Listening

Listening

I saw something the other day posted on a friend’s facebook page. I see all sorts of things posted by friends and relatives. Most of the time, I browse social media in order to keep updated on the lives of those friends and relatives. But every once in a while there is a post or a meme that just reaches off the screen and grabs my attention. This time it was a simple meme: The Biggest Communication Problem Is We Do Not Listen To Understand…We Listen to Reply.

The Biggest Communication Problem Is We Do Not Listen To Understand…We Listen to Reply.

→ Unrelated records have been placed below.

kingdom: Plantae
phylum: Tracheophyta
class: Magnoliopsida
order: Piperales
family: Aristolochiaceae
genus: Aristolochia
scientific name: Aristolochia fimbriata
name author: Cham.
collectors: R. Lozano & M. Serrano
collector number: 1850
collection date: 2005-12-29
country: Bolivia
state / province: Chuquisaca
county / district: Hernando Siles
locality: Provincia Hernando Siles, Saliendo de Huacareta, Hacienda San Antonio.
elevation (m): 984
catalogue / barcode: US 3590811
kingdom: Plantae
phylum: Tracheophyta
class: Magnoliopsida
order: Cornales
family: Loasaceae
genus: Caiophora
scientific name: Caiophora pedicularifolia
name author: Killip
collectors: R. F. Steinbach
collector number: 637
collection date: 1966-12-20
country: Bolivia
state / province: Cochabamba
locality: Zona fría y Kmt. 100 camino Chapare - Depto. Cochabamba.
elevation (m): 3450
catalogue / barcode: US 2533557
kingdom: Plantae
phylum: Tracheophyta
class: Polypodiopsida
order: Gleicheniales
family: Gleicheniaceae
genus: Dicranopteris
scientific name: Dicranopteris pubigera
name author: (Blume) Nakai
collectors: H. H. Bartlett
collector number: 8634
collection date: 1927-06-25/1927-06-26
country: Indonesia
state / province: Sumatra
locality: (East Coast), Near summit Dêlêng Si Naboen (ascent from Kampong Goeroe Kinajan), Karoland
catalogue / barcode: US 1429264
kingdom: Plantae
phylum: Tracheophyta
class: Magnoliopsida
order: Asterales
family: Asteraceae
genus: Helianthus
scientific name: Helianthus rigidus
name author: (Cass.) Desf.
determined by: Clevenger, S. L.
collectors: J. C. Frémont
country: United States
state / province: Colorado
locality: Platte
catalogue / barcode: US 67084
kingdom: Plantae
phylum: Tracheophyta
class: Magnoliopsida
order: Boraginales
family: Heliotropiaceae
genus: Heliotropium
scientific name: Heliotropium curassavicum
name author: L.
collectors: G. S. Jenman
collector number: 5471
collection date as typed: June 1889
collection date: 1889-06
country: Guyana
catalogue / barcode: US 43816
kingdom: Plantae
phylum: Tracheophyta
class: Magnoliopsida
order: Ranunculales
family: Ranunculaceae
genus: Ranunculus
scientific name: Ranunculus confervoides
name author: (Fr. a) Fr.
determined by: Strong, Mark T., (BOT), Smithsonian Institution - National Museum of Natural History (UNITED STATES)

That type of communication isn’t beneficial for any of the parties involved in the conversation, whether it is in personal relationships, political rhetoric or religious discussion. Listening, actively listening, takes patience, requires silence, shows concern and expresses respect for the other party in the conversation. All too often we enter a conversation with good intentions, but end up more concerned with making our own point(s) known without really considering the words to which we are theoretically listening. We see it in our own personal relationships as well as those of our family and friends. It is the predominant form of political rhetoric and discourse. Conversations about religion are fraught with disrespect and even bullying because people are so afraid of being wrong that they resort to absolute certainty in all things of faith. Why is there so much hatred, discord, and intolerance in our society? It may have something to do with our fears, our refusal to listen and our desire to always be certain of our opinions and beliefs.

Not long after seeing the meme, I read a post by a clergy colleague who while in line at the convenience store when he noticed a man in front of him who was wearing a t-shirt emblazoned with Nazi SS symbols. Being the son of a mixed marriage (Jewish and Christian) raised concern for him at seeing such a brazen display in America. After all, many of our parents and grandparents fought a war involving the entire world so that the Nazi threat would not complete its attempt to rule Europe while exterminating the Jewish people and others considered undesirable. I appreciated his concern. Some others took exception to his words, even going so far as to defend the Nazi ideology. Talk about not listening to real concerns about a real issue. Sadly, one of the responders said that she would not let anyone change her opinion. So even if the evidence shows that you are in the wrong, or if a friend raises legitimate concerns with which you disagree, or if you have to be absolutely certain that the earth is, say, FLAT, you will hold on to your opinion. Period. Really?